_Your goal_:
In the landscape painting passage below, translate this sentence into Spanish: "I don't want to stay on the foreground forever."

_Selected passage_:
I don't know. Maybe we'll throw in a touch of this pink, this flesh color. Yes, look at that, and build our horizon
line right here. Just to snap of
an unusual color, then maybe it implies there's
flowers on the field. Maybe that's what I
was feeling here. Maybe they've got some
flowers out there. That little bit of
pink gives me that. I like it when there's movement in the ground, not
just straight. I do really like it when I've got some movement down there. Maybe some scrapes, maybe some little taps and we'll get a little
more movement. Maybe we've got some lines in there that we can scrape
in with our knife and then tap back over those just to get some
color variations. I like there to be
some interest in there so you're not
just looking at just a plain line
for your horizon. Look at that color
with that green. Green is yummy, isn't it? I like there to be a couple of spots that are dark and I like some light so that it implies there are
some depth in there. Maybe a little more of this. Throw in some pink flowers. I'm going to work this one for just a minute till I get
it right where I want it. I'm just going back for a little bit of the
green or the sepia. Now the paint is awful thick. I might have made it too thick. You can work on your landscapes, and over a couple of
days too if you want to work dry on dry
paint rather than work wet paint like I'm doing, you could let each layer dry and come back to it
tomorrow and just see what it feels like to work each layer when the
layer under it's dry. That's fun. Don't do that. I'm just going to
put some hash marks, Some mark-making in
here with these. I like that grassy look
that we just created. I might come back with my silicone tool and soften that out just
a little here and there. We might even come back and do something that
we've not done before. Maybe tap our fan into one of our paint colors
and see if we can tap a tiny bit of color
in our landscape, like it's a field of flowers and those are
little flower beds. Think of some of that too
like maybe you want to tap in some flowers here
and there and just get something
completely different. This could be something
where you're doing it on a dry layer. Maybe you come back tomorrow and tap a little bit of that into a dry layer to really
get it defined. We'll come back on
here and smooth it a little bit. That's fine. It might smooth a
little bit of it. I just want some depth and
interest going in there. Just see what can we create? Maybe switch our brush
around some, that's pretty. I like in the little
swishy brush marks here till you overdo it. Yeah, that's real pretty there. Let's just tap a few flowers in here. Very pretty. I
might go with that. Let's just take a look here. I've got a little bit
of movement there. I've got tiny
flowers brushed in. Let's just go ahead, peel the tape and
see what we got. Now that I've said that
I might come back with just a tiny bit of
the green and brown and give myself a
little tiny bit of darkness that I
worked back out of here. Then I promise I
think I'll be done. I don't want to stay on
the foreground forever. I just want to make
beautiful little pallets and then just see what I got for the day. See,
now I like that. I think that did it for me. That little bit of extra with the dark movement
in their, very pretty. Let's take the tape off. Let's peel the gloves
off and see what we got. Then I will save
my color palette on my little piece
of extra paper. See the peeling the tape is really one completes it. A lot of times I'm not happy
with what I've painted, and until I peel the tape
off and then I'm like, look what I ended up with, and I get so excited. But that's what brings me
back again. That excitement. That magicness of
peeling that tape off. Look how pretty that ended up. Now that we've peeled a bunch
of the tape, there we go. Look how beautiful that is. I liked the little bit of pink bits that we've
got in there because it made it we're looking at a field with some flowers in it. Super happy with that one. Then save your color palette. I'm going to go ahead and
cut off a little piece of, I might just cut this one off, but I think I'll cut
a little piece of the arches and saved
my color palette. Then I will see
you back in class.

_The data_:
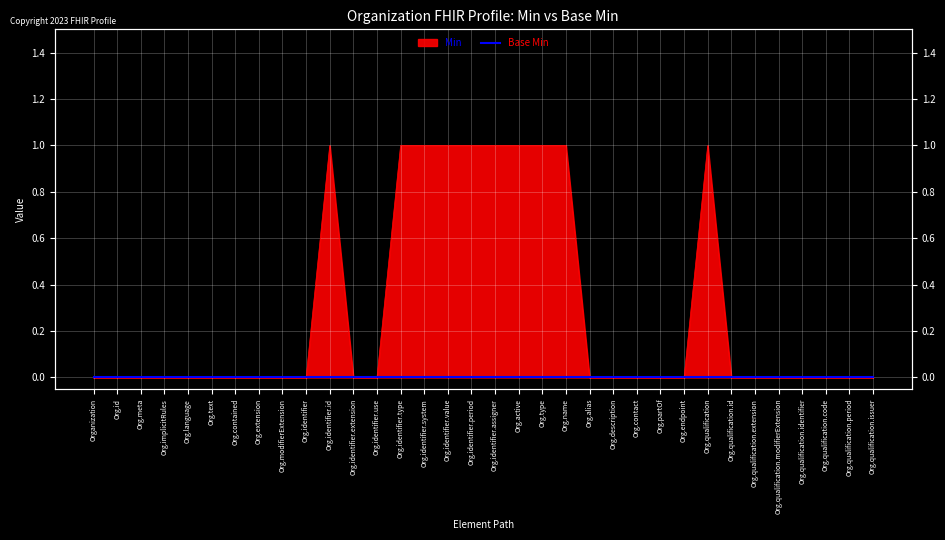

What is the difference between the second highest and minimum values?

1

_Your response_:
No quiero quedarme en el primer plano para siempre.